Running Apache chroot'ed doesn't really require source changes. The 
user-level 'chroot' command accomplishes this nicely.

> > 2. CGI often wants access to other tools outside of the local
> >    directory which would make it rather difficult to setup.
>     True, but again it is up to the admin to correctly configure the
> environment, and not Apache's place to limit what the admin wants to
> do.  I'd rather take my chances on having a CGI break in a chroot jail
> than not having the chance at all.

On the contrary. Apache has not limited that at all. The suEXEC 
API, (such that it is) is very extensible. Adding chroot() into the 
existing wrapper is probably a one line change.

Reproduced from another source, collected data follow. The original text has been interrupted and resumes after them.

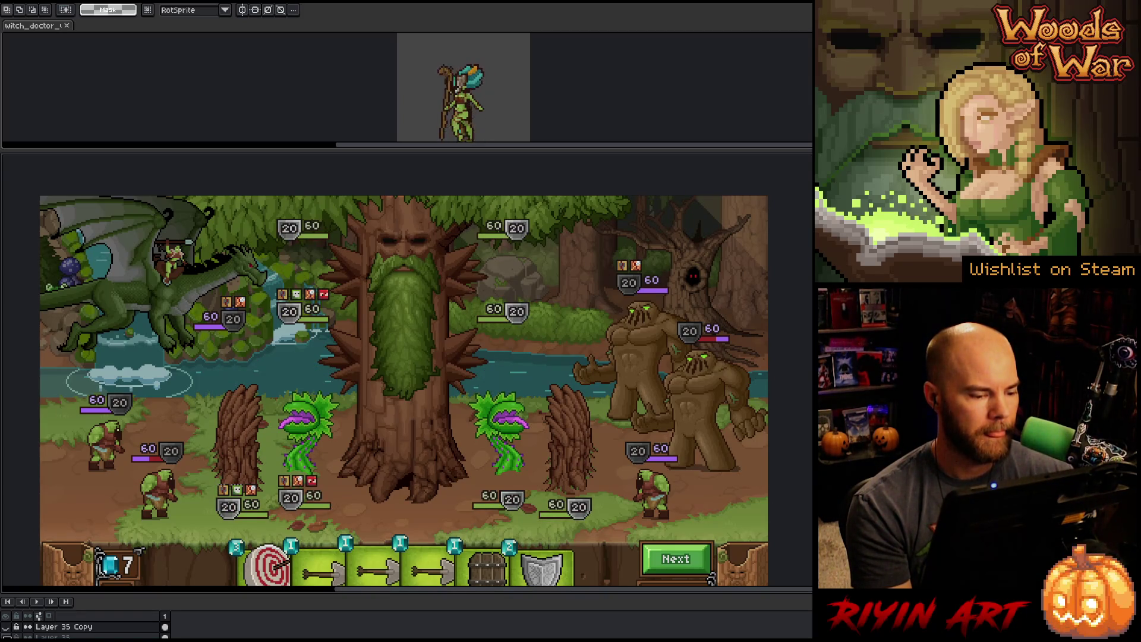
left_click(6, 628)
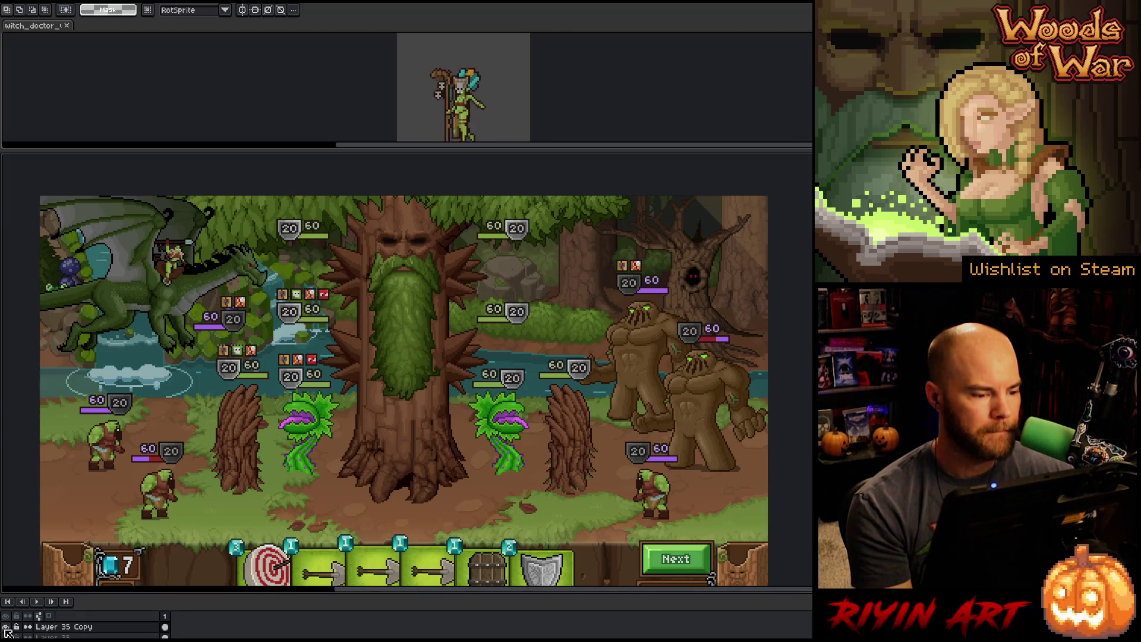
left_click(5, 628)
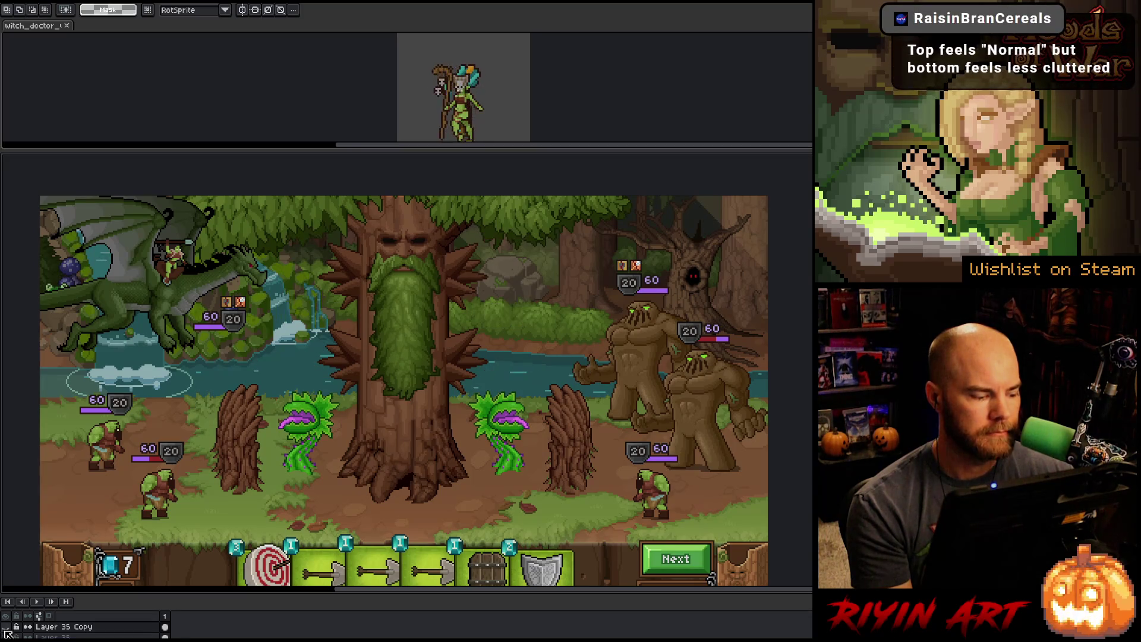
left_click(6, 627)
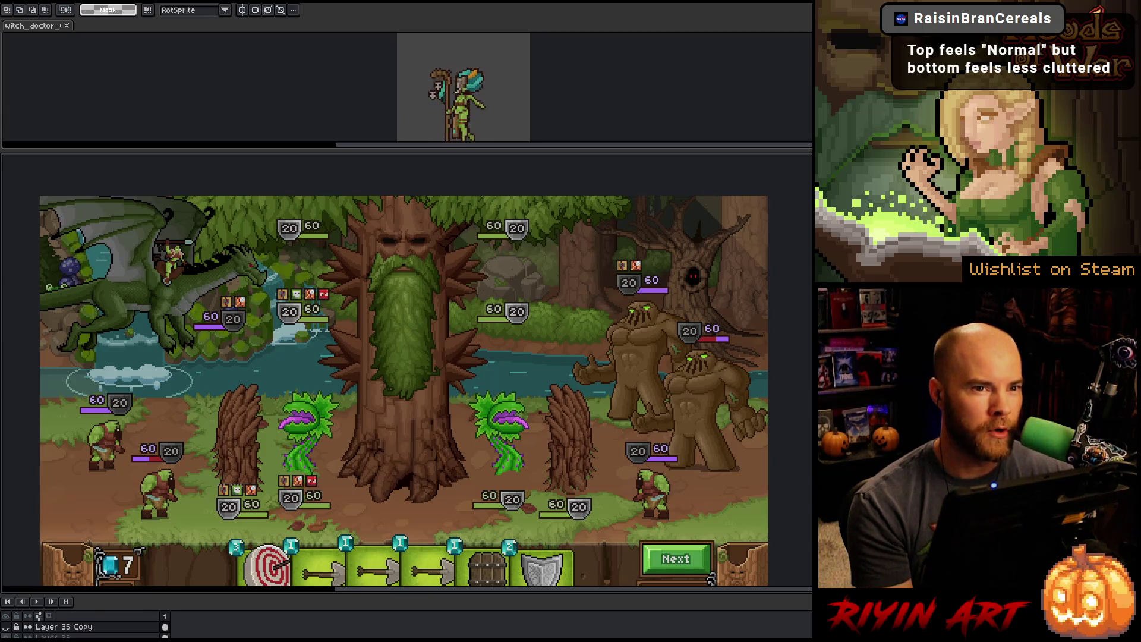
left_click(6, 628)
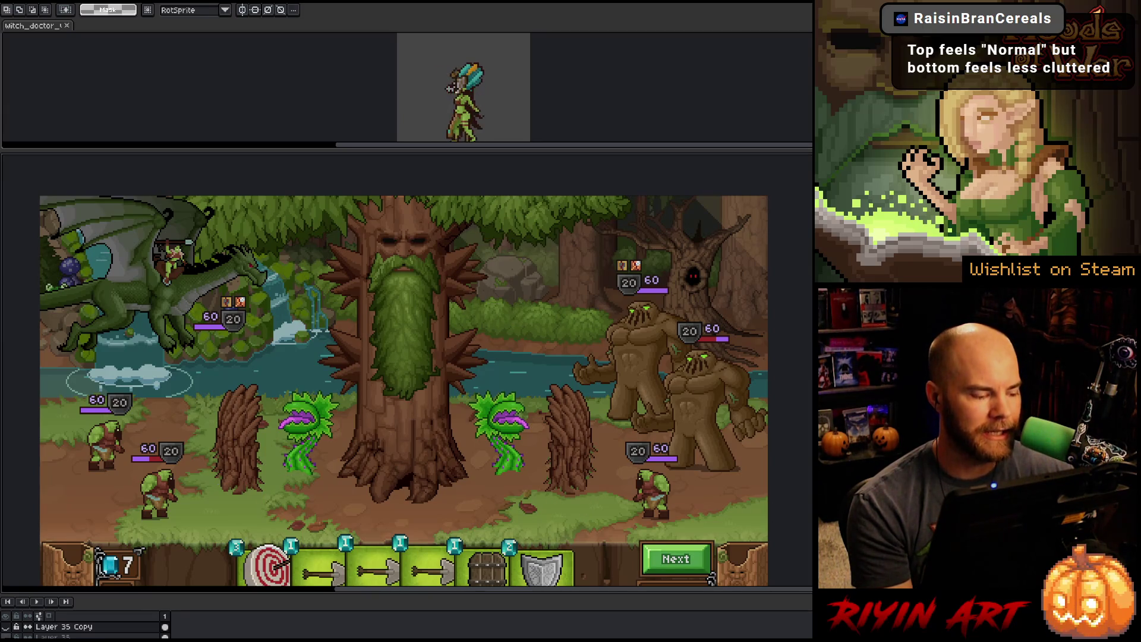
left_click(6, 627)
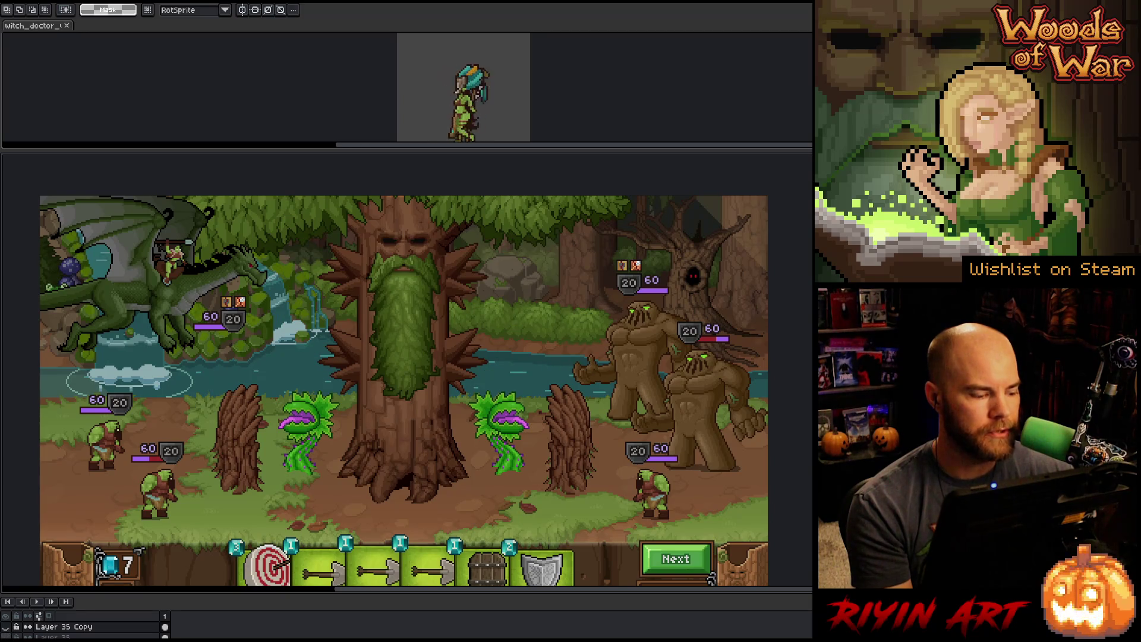
left_click(6, 636)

> > 3. suEXEC already limits execution of CGI to a compiled in 
> >    DOCUMENTROOT which offers _some_ of the benefit of a chroot() 
> >    without the hassle.
>     I can't change DOCUMENTROOT on a per virtual server basis, which
> makes it useless in my situation.  My situation:  customers currently
> have chrooted FTP (with login/paassword) and qpopper access to our
> hosting servers.  All services they can use (HTTP, FTP, POP3) are
> chrooted to their home directory.  I don't want to break this policy
> for those who want CGI's.


>     In any case, a suexec'd CGI still has visibility of the entire
> filesystem (including the directories of other virtual domains), and
> can write to areas like /tmp.

Agreed, which is desireable in most installations. suEXEC offers 
significant improvements in CGI security when configured as is. In 
a more hostile environment which you are apparently dealing with, I 
can understand a desire to limit this. However, why not just run 
the entire server chroot'ed?

> > 4. suEXEC runs the CGI as the defined owner of the file. *In 
> >    Theory* the CGI being executed can only do as much damage as 
> >    that user has privledges to do.
>     ... and we all know how many recent root exploits have been
> recently reported possible with an unprivileged account.  :(  You
> might as well give CGI users a shell account on your system.
> > It is all a matter of degree of risk. In a more hostile environment,
> > it may very well be worth making the changes to run in a chroot'ed
> > environment.
>     Is anyone considering putting in chroot() functionality into
> suexec?  Alternatively, are there other existing wrappers that can
> perform the same function?  I like all the other checks suexec
> performs though.  If it could chroot() before running the CGI, it
> would be perfect.

As I mentioned above, it is probably a trivial change which could 
be offered as a compile time option. However, given the amount of 
mail that we have seen from people having problems with the 
standard functionality, I would question the benefit of 
complicating suEXEC further to accomplish something that IMO is 
more completely accomplished by running the server chroot'ed.

I'm sure that we would consider patches to suexec that would add 
chroot() capability as a compile option if you have them.